The wetland community attached to these wetlands possesses a unique knowledge not found anywhere else in the world. These wetlands perform the threefold functions of producing food, treating sewage and helping in drainage.
COLLABORATIONS WITH EAST KOLKATA WETLANDS GOVERNMENT SCHOOLS
Rather than taking a developmentalist approach and focusing on needs, the collaborative process was structured to build on existing and emergent community assets including skills, local knowledge, cultural practices, history and heritage, natural resources and networks.

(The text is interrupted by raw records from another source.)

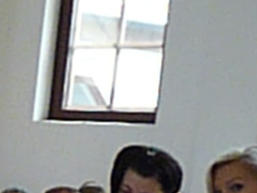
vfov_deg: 8.8
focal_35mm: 164
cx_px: -508
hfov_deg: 9.5
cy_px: 292
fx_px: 1218
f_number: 3.2
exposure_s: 1/125
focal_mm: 4.8
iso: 800
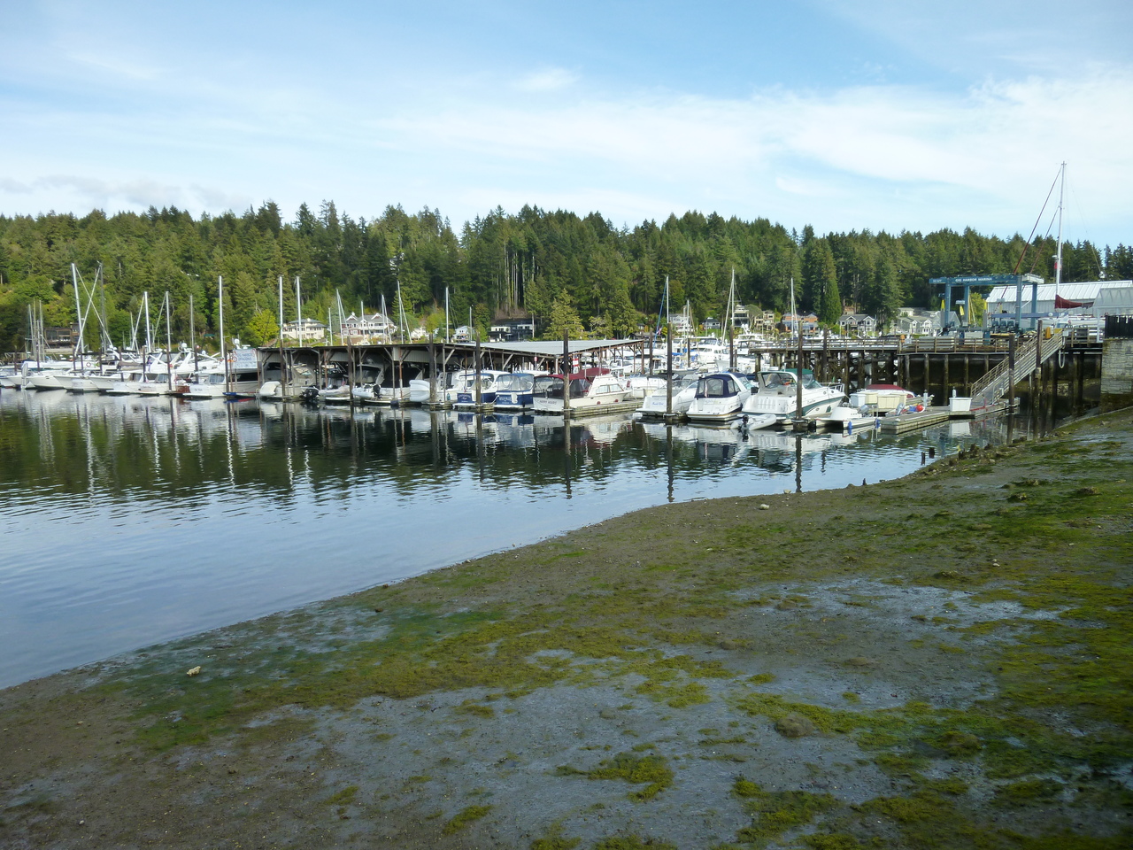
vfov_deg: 54.9
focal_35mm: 25
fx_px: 818
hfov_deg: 69.4
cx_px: 566
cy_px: 425
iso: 125
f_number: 3.3
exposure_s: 1/400
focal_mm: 4.5
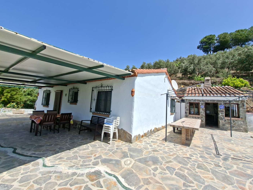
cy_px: 94
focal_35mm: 14
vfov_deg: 85.7
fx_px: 102
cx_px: 126
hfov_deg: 102.1
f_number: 2.2
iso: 40
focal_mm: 1.74
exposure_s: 1/1256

In collaboration with local government schools Kheyadah High School, Bamanghata High School, along with Nayabad High School and Choubhaga High School we hope to empower the community and youth to take pride in the EKW and stop it from disappearing.
PEDAGOGICAL INTERVENTIONS
The youth of these communities who also happen to be first generation learners have no means of using their newly acquired knowledge in a way that is compatible with their culture, in order to develop something substantial for sustaining their livelihoods and communities. The project has been about exploring new dialogues, opening newer dimensions hoping to empower the community youth.
Our approach was to evolve a new pedagogy involving ecological learning that serves to better connect with the ecosystem in which the youth reside. So the idea was to take stock of local environmental challenges and convert them into opportunities of livelihood-based learning for the youth.
To promote the story of wastewater – DD collaborated with patachitrakar Mamoni and Samir Chitrakar from Pingla village, W.B to weave the importance of the sewage canals, their wise use by the community and their degrading conditions due to dangers of abuse faced by EKW and their catchment areas – which are either being encroached or indiscriminately dumped with the city’s solid waste.
KNOW WASTE WORKSHOPS
KNOW WASTE under Disappearing Dialogues Collective aims to facilitate environmental awareness and conservation of East Kolkata Wetlands (EKW), along with promoting waste management and waste reduction through a series of interactive workshops, engaging the wetland community youth through art, innovation and performance.
There were a series of workshops with the school children on how to deal with organic waste and inorganic waste like handmade paper making from waste banana stem; herbal gardens from waste plastic bottles; making musical instruments using waste materials; art and nature explorer workshops.